ASSIGNED TASK:
Even if the data beneath seems repetitive, write it all out again exactly.

***** SOURCE DATA

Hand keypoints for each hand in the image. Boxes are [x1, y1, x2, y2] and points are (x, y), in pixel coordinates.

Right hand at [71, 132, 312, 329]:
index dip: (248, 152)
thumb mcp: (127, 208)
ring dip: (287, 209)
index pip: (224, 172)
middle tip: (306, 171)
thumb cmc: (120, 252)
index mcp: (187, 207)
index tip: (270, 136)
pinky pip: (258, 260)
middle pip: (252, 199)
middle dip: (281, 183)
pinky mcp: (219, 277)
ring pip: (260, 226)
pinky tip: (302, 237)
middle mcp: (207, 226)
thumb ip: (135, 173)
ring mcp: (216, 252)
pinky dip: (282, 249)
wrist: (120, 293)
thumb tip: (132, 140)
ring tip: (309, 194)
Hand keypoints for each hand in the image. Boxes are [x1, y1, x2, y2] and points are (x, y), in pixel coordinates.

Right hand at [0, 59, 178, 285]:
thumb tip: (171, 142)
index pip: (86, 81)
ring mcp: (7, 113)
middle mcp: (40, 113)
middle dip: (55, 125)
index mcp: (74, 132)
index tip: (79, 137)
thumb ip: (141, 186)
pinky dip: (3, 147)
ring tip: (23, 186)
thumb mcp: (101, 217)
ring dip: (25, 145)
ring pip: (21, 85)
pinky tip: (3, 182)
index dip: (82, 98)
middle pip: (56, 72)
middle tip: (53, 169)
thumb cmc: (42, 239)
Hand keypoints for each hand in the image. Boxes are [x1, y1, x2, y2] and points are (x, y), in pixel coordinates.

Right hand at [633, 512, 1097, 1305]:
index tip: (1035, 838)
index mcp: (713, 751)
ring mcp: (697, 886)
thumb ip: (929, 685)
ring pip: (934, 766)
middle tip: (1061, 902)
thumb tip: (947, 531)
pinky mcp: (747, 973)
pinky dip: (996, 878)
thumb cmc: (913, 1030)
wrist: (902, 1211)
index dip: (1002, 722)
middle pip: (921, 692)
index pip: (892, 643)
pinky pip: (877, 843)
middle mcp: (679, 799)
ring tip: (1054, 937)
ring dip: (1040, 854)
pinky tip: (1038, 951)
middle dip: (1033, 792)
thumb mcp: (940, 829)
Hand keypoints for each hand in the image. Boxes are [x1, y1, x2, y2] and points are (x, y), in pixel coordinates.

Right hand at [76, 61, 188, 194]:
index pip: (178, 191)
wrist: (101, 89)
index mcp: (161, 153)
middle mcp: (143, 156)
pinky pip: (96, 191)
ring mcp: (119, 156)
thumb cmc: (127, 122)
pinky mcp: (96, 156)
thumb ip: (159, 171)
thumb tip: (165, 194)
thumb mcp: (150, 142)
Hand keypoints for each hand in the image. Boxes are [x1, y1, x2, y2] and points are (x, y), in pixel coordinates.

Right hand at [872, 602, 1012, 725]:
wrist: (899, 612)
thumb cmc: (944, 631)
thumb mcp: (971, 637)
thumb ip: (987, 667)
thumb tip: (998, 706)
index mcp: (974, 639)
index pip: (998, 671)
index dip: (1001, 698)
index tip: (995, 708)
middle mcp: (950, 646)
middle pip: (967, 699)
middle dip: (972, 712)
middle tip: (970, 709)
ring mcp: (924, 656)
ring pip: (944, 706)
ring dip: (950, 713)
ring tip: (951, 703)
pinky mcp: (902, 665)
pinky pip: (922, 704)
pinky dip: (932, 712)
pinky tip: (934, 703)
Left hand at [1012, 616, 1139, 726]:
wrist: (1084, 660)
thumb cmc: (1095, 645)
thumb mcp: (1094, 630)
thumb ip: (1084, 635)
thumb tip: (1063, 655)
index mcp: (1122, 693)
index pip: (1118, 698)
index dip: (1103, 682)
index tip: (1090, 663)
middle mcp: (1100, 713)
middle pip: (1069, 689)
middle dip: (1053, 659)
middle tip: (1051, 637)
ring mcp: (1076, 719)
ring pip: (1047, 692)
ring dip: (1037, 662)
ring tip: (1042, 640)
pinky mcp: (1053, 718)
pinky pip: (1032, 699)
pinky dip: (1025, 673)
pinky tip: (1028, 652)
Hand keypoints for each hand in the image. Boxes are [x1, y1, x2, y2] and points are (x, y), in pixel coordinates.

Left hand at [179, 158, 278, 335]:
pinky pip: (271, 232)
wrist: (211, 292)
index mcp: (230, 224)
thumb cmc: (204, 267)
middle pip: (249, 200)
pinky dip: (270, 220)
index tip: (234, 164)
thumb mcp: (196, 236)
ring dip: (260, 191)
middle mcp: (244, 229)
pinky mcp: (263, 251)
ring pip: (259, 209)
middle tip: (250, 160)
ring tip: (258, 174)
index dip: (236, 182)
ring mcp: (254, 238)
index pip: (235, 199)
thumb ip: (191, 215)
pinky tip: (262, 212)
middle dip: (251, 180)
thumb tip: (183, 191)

**********

EXERCISE RESULT:
Hand keypoints for each hand in the image. Boxes are [x1, y1, x2, y2] and points are (x, y), in pixel coordinates.

Right hand at [71, 132, 312, 329]:
index dip: (248, 152)
thumb mcp: (127, 208)
ring dip: (287, 209)
index pip: (224, 172)
middle tip: (306, 171)
thumb cmc: (120, 252)
index mcp: (187, 207)
index tip: (270, 136)
pinky pip: (258, 260)
middle pip: (252, 199)
middle dip: (281, 183)
pinky mcp: (219, 277)
ring pip: (260, 226)
pinky tip: (302, 237)
middle mcp: (207, 226)
thumb ip: (135, 173)
ring mcp: (216, 252)
pinky dip: (282, 249)
wrist: (120, 293)
thumb tip: (132, 140)
ring tip: (309, 194)
Hand keypoints for each hand in the image. Boxes are [x1, y1, x2, y2] and points are (x, y), in pixel coordinates.

Right hand at [0, 59, 178, 285]:
thumb tip: (171, 142)
index pip: (86, 81)
ring mcp: (7, 113)
middle mcp: (40, 113)
middle dip: (55, 125)
index mcp: (74, 132)
index tip: (79, 137)
thumb ip: (141, 186)
pinky dip: (3, 147)
ring tip: (23, 186)
thumb mcp: (101, 217)
ring dip: (25, 145)
ring pip: (21, 85)
pinky tip: (3, 182)
index dip: (82, 98)
middle pip: (56, 72)
middle tip: (53, 169)
thumb cmc: (42, 239)
Hand keypoints for each hand in the image. Boxes are [x1, y1, x2, y2] and points are (x, y), in pixel coordinates.

Right hand at [633, 512, 1097, 1305]:
index tip: (1035, 838)
index mcp: (713, 751)
ring mcp: (697, 886)
thumb ip: (929, 685)
ring pip: (934, 766)
middle tip: (1061, 902)
thumb tip: (947, 531)
pinky mcp: (747, 973)
pinky dip: (996, 878)
thumb cmc: (913, 1030)
wrist: (902, 1211)
index dip: (1002, 722)
middle pip: (921, 692)
index pip: (892, 643)
pinky pip: (877, 843)
middle mcp: (679, 799)
ring tip: (1054, 937)
ring dip: (1040, 854)
pinky tip: (1038, 951)
middle dip: (1033, 792)
thumb mcp: (940, 829)
Hand keypoints for each hand in the image. Boxes are [x1, y1, x2, y2] and points are (x, y), in pixel coordinates.

Right hand at [76, 61, 188, 194]:
index pip: (178, 191)
wrist: (101, 89)
index mcp: (161, 153)
middle mcp: (143, 156)
pinky pip: (96, 191)
ring mcp: (119, 156)
thumb cmc: (127, 122)
pinky mcp: (96, 156)
thumb ip: (159, 171)
thumb tip: (165, 194)
thumb mcp: (150, 142)
Hand keypoints for each hand in the image. Boxes are [x1, y1, x2, y2] and points are (x, y), in pixel coordinates.

Right hand at [872, 602, 1012, 725]:
wrist: (899, 612)
thumb cmc: (944, 631)
thumb mcp: (971, 637)
thumb ip: (987, 667)
thumb tip: (998, 706)
index mcp: (974, 639)
index pip: (998, 671)
index dip: (1001, 698)
index tip: (995, 708)
middle mcp: (950, 646)
middle pip: (967, 699)
middle dip: (972, 712)
middle tip: (970, 709)
ring mcp: (924, 656)
ring pip: (944, 706)
ring dip: (950, 713)
ring tip: (951, 703)
pinky mcp: (902, 665)
pinky pip: (922, 704)
pinky dip: (932, 712)
pinky tip: (934, 703)
Left hand at [1012, 616, 1139, 726]:
wrist: (1084, 660)
thumb cmc: (1095, 645)
thumb mcp: (1094, 630)
thumb ip: (1084, 635)
thumb tip: (1063, 655)
index mcp: (1122, 693)
index pip: (1118, 698)
index dip: (1103, 682)
index tip: (1090, 663)
middle mcp: (1100, 713)
middle pip: (1069, 689)
middle dip: (1053, 659)
middle tip: (1051, 637)
ring mcp: (1076, 719)
ring pip: (1047, 692)
ring dip: (1037, 662)
ring tip: (1042, 640)
pinky mcp: (1053, 718)
pinky pip: (1032, 699)
pinky dip: (1025, 673)
pinky tip: (1028, 652)
Hand keypoints for each hand in the image. Boxes are [x1, y1, x2, y2] and points are (x, y), in pixel coordinates.

Left hand at [179, 158, 278, 335]:
pinky pip: (271, 232)
wrist: (211, 292)
index mcp: (230, 224)
thumb cmc: (204, 267)
middle pip: (249, 200)
pinky dip: (270, 220)
index tip: (234, 164)
thumb mcp: (196, 236)
ring dip: (260, 191)
middle mcp: (244, 229)
pinky mcp: (263, 251)
ring pip: (259, 209)
middle tip: (250, 160)
ring tip: (258, 174)
index dip: (236, 182)
ring mcp: (254, 238)
index pip: (235, 199)
thumb ip: (191, 215)
pinky tip: (262, 212)
middle dip: (251, 180)
thumb tip: (183, 191)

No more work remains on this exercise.